We propose a way of thinking that acknowledges that:

  • Collecting data through measurement is useful, as it allows us to better understand problems we face and our progress
  • The problems we face are complex in nature, however, so holding people accountable to metrics beyond their control is not helpful
  • Measurement should not be used for top-down control, but rather to learn about complex problems and the people experiencing them, so we can adapt and improve our approach

We argue that because the world is in fact complex, we need better measurement to better understand it, to navigate it, and to develop new forms of accountability that move beyond top-down reporting of metrics. Importantly, if the purpose behind why you are measuring is to control – as it can be in many public services – rather than to learn, then it will have adverse effects.

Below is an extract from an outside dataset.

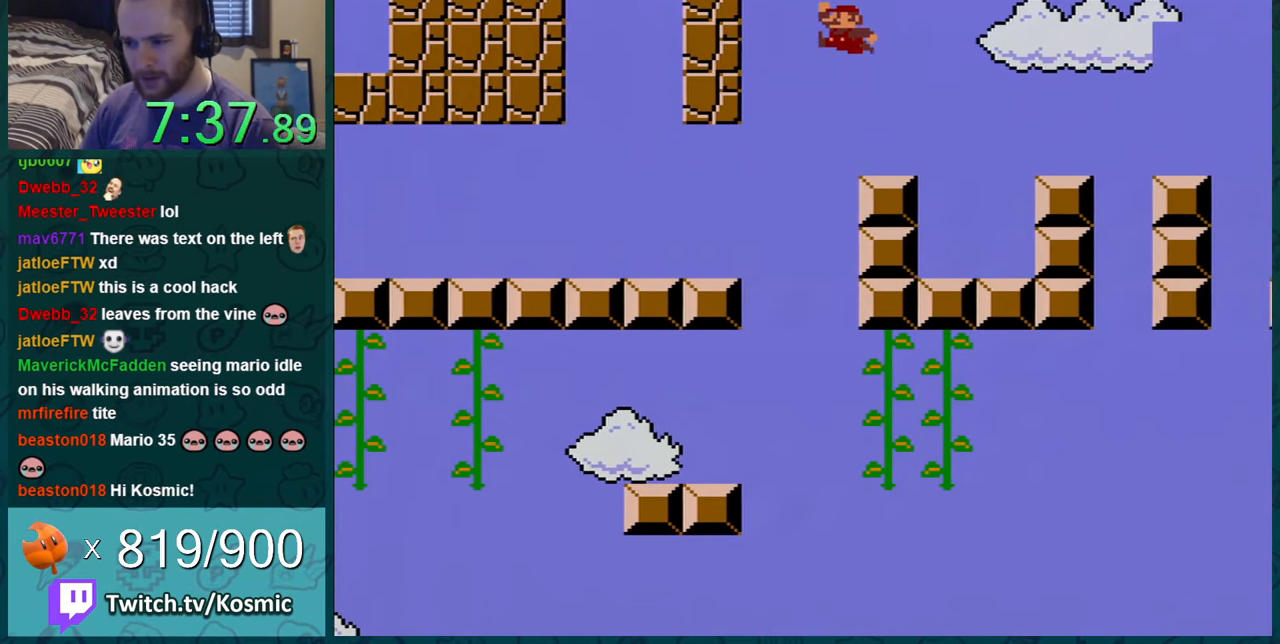
{"buttons": ["Y", "DPAD_LEFT"], "events": [[34, "B", "up"], [67, "DPAD_LEFT", "up"], [217, "DPAD_LEFT", "down"]]}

In order to enable workers’ practice to improve, our definition of measurement must be broadened beyond “narrow quantitative measures”. A cross-sectoral collaborative in the UK, including Collaborate, Dr Toby Lowe, and CPI, have developed a helpful approach to think about how to broaden this lens: Human Learning Systems, an alternative approach to public management centred on learning in complexity. Human Learning Systems calls for practices such as “experimentation, gathering data, sense-making, and reflective practice” to be included in how we think about measurement. Given the complexity of the environments government operates in, learning can no longer be viewed as “a luxury”, but instead as a core purpose for how public services improve.